## AIM OF THE TASK
Can you transcribe, line for line, the text that accompanies each of the items below, leaving the pictures out of your answer?

## EXTRACTED INFORMATION

━━━

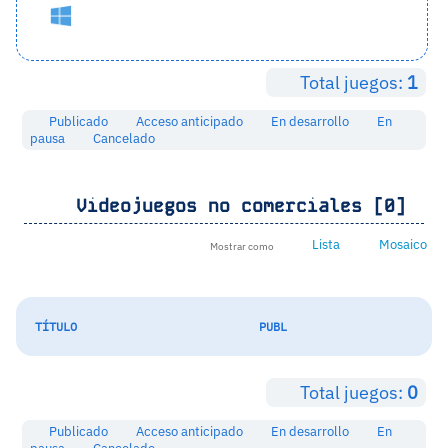
Total juegos:
1
Publicado
Acceso anticipado
En desarrollo
En
pausa
Cancelado
Videojuegos no comerciales [0]
Lista
Mosaico
Mostrar como
TÍTULO
PUBL
Total juegos:
0
Publicado
Acceso anticipado
En desarrollo
En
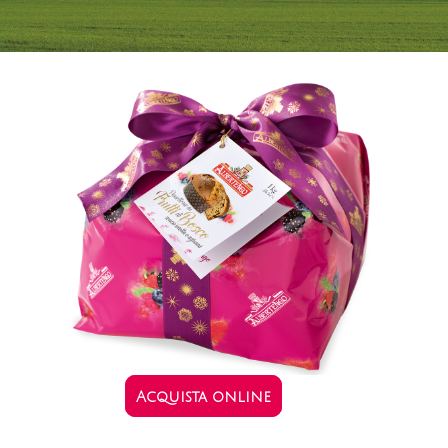
Acquista online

━━━

## SOLVED EXERCISE
Total juegos:
1
Publicado
Acceso anticipado
En desarrollo
En
pausa
Cancelado
Videojuegos no comerciales [0]
Lista
Mosaico
Mostrar como
TÍTULO
PUBL
Total juegos:
0
Publicado
Acceso anticipado
En desarrollo
En
Acquista online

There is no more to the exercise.